TASK PROMPT: Return the text of the rows exactly as it appears, starting with the first line of the rows and stopping after the line that contains "Promoção de saúde mental à".

SUPPLIED DATA:

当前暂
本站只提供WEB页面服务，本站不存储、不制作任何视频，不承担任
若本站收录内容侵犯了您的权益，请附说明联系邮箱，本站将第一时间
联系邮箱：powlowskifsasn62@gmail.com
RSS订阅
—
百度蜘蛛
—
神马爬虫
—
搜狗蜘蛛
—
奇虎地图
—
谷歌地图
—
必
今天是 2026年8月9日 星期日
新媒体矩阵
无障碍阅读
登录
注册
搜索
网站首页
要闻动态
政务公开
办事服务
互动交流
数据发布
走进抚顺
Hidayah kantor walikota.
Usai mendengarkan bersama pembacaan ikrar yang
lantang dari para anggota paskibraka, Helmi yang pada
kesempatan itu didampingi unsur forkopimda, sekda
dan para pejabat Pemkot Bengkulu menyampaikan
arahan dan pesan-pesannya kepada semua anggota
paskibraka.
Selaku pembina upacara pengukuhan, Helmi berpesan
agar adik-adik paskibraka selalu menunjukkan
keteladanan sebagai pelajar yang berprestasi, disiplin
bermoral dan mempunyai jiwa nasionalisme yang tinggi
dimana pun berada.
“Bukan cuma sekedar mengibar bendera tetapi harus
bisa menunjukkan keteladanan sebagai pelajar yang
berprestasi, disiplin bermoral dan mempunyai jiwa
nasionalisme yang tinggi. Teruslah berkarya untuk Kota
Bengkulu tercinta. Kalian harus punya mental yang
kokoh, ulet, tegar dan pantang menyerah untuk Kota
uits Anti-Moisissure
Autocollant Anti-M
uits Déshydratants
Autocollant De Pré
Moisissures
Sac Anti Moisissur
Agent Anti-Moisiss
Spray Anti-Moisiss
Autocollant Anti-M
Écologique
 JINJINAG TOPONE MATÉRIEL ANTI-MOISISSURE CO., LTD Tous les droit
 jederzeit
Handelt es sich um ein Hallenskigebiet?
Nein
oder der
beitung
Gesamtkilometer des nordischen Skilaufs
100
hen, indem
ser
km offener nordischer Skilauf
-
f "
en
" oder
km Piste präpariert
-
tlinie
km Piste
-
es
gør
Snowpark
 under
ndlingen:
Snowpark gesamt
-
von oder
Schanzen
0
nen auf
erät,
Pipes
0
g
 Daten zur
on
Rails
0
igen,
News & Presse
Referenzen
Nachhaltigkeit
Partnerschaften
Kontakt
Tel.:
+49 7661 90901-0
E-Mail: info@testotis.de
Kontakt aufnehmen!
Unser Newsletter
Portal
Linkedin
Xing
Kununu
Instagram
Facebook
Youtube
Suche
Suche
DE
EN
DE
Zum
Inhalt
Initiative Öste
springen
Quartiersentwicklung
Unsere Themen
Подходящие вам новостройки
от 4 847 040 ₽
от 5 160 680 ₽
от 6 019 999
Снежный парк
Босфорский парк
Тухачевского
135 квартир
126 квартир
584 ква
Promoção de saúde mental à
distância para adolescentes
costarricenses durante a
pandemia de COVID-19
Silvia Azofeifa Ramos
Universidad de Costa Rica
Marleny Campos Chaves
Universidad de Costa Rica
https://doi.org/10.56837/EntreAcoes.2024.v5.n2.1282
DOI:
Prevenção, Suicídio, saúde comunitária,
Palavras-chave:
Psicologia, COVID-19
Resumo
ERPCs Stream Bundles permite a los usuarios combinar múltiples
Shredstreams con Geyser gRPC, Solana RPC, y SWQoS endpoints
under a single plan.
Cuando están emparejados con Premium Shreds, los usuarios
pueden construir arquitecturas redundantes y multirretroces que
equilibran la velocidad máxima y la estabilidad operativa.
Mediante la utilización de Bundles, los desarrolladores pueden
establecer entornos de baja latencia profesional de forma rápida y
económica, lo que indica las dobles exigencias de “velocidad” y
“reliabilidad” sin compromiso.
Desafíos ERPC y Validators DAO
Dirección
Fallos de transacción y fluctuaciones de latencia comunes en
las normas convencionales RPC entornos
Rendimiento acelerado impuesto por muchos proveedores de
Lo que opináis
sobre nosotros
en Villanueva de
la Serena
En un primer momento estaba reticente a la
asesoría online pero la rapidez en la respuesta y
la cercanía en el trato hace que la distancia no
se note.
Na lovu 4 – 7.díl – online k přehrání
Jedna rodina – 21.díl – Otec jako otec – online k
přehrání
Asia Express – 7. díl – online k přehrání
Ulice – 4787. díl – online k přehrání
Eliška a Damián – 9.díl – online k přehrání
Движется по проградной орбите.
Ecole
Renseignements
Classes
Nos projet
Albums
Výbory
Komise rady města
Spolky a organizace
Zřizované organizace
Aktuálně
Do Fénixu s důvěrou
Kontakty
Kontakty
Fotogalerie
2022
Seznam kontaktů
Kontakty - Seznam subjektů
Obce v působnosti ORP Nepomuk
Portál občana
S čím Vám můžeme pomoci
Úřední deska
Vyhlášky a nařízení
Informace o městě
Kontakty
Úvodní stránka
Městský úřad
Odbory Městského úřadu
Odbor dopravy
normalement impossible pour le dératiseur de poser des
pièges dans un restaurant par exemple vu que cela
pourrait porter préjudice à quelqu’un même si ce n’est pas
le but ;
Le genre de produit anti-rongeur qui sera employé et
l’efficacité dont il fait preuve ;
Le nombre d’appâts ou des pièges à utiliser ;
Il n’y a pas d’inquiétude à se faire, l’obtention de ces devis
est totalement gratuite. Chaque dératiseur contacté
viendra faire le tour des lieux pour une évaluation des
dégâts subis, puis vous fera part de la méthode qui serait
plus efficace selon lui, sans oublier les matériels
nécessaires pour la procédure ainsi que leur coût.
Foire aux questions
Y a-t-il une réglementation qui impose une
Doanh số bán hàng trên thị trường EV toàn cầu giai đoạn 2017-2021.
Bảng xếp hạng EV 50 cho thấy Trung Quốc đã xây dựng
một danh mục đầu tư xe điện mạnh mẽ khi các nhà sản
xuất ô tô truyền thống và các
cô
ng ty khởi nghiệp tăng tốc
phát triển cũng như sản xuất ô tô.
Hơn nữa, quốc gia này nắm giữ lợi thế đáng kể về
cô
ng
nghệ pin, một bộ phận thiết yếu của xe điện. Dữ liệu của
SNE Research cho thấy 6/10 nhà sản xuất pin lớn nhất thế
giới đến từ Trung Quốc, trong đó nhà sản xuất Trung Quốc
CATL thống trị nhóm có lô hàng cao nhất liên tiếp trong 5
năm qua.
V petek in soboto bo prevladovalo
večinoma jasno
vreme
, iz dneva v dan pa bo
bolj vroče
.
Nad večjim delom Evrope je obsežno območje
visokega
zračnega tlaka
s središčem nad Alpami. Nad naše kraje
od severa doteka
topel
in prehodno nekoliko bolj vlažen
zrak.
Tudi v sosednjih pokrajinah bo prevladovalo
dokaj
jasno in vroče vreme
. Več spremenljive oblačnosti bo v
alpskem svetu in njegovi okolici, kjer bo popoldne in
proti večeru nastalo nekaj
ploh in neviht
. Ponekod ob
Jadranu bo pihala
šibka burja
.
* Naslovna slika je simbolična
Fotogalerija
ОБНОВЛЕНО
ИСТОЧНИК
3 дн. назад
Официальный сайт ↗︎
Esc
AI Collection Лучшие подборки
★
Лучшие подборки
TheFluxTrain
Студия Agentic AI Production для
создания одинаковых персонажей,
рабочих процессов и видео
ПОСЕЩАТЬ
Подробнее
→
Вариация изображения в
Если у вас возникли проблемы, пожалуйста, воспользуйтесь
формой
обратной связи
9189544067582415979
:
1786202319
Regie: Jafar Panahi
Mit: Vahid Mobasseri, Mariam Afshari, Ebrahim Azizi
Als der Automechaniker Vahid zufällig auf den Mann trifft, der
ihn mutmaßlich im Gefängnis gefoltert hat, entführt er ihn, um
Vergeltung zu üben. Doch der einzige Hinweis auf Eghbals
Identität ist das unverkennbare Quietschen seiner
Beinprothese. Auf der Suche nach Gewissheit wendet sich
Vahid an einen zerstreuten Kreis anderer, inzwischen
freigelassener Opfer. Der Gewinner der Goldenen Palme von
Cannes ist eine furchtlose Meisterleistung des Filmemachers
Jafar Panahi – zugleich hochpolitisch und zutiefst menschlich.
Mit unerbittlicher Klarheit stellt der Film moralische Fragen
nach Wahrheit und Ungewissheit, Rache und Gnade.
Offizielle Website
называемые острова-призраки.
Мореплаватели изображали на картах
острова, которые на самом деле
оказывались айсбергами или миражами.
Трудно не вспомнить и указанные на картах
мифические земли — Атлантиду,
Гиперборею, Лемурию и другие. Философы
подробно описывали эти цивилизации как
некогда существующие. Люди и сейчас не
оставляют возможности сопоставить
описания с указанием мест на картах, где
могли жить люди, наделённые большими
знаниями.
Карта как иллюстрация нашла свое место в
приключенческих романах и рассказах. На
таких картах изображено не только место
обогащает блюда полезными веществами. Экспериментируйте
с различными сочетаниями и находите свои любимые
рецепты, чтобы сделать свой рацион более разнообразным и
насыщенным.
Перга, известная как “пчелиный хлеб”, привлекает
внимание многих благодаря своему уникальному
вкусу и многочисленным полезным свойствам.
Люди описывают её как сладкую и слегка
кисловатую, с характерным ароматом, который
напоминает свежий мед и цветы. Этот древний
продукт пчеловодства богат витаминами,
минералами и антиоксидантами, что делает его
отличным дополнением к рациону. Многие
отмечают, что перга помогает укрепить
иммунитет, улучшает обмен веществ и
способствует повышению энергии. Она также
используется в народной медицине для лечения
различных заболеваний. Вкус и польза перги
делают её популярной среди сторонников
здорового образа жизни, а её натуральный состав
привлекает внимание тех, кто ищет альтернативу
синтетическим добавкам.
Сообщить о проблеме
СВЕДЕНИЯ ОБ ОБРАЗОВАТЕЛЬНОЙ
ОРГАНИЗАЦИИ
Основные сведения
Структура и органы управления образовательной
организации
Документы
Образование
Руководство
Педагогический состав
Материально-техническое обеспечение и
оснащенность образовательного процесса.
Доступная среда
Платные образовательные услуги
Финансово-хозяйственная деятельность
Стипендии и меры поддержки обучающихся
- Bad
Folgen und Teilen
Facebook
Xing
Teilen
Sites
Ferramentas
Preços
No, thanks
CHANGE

REPLY TO THE TASK:
当前暂
本站只提供WEB页面服务，本站不存储、不制作任何视频，不承担任
若本站收录内容侵犯了您的权益，请附说明联系邮箱，本站将第一时间
联系邮箱：powlowskifsasn62@gmail.com
RSS订阅
—
百度蜘蛛
—
神马爬虫
—
搜狗蜘蛛
—
奇虎地图
—
谷歌地图
—
必
今天是 2026年8月9日 星期日
新媒体矩阵
无障碍阅读
登录
注册
搜索
网站首页
要闻动态
政务公开
办事服务
互动交流
数据发布
走进抚顺
Hidayah kantor walikota.
Usai mendengarkan bersama pembacaan ikrar yang
lantang dari para anggota paskibraka, Helmi yang pada
kesempatan itu didampingi unsur forkopimda, sekda
dan para pejabat Pemkot Bengkulu menyampaikan
arahan dan pesan-pesannya kepada semua anggota
paskibraka.
Selaku pembina upacara pengukuhan, Helmi berpesan
agar adik-adik paskibraka selalu menunjukkan
keteladanan sebagai pelajar yang berprestasi, disiplin
bermoral dan mempunyai jiwa nasionalisme yang tinggi
dimana pun berada.
“Bukan cuma sekedar mengibar bendera tetapi harus
bisa menunjukkan keteladanan sebagai pelajar yang
berprestasi, disiplin bermoral dan mempunyai jiwa
nasionalisme yang tinggi. Teruslah berkarya untuk Kota
Bengkulu tercinta. Kalian harus punya mental yang
kokoh, ulet, tegar dan pantang menyerah untuk Kota
uits Anti-Moisissure
Autocollant Anti-M
uits Déshydratants
Autocollant De Pré
Moisissures
Sac Anti Moisissur
Agent Anti-Moisiss
Spray Anti-Moisiss
Autocollant Anti-M
Écologique
 JINJINAG TOPONE MATÉRIEL ANTI-MOISISSURE CO., LTD Tous les droit
 jederzeit
Handelt es sich um ein Hallenskigebiet?
Nein
oder der
beitung
Gesamtkilometer des nordischen Skilaufs
100
hen, indem
ser
km offener nordischer Skilauf
-
f "
en
" oder
km Piste präpariert
-
tlinie
km Piste
-
es
gør
Snowpark
 under
ndlingen:
Snowpark gesamt
-
von oder
Schanzen
0
nen auf
erät,
Pipes
0
g
 Daten zur
on
Rails
0
igen,
News & Presse
Referenzen
Nachhaltigkeit
Partnerschaften
Kontakt
Tel.:
+49 7661 90901-0
E-Mail: info@testotis.de
Kontakt aufnehmen!
Unser Newsletter
Portal
Linkedin
Xing
Kununu
Instagram
Facebook
Youtube
Suche
Suche
DE
EN
DE
Zum
Inhalt
Initiative Öste
springen
Quartiersentwicklung
Unsere Themen
Подходящие вам новостройки
от 4 847 040 ₽
от 5 160 680 ₽
от 6 019 999
Снежный парк
Босфорский парк
Тухачевского
135 квартир
126 квартир
584 ква
Promoção de saúde mental à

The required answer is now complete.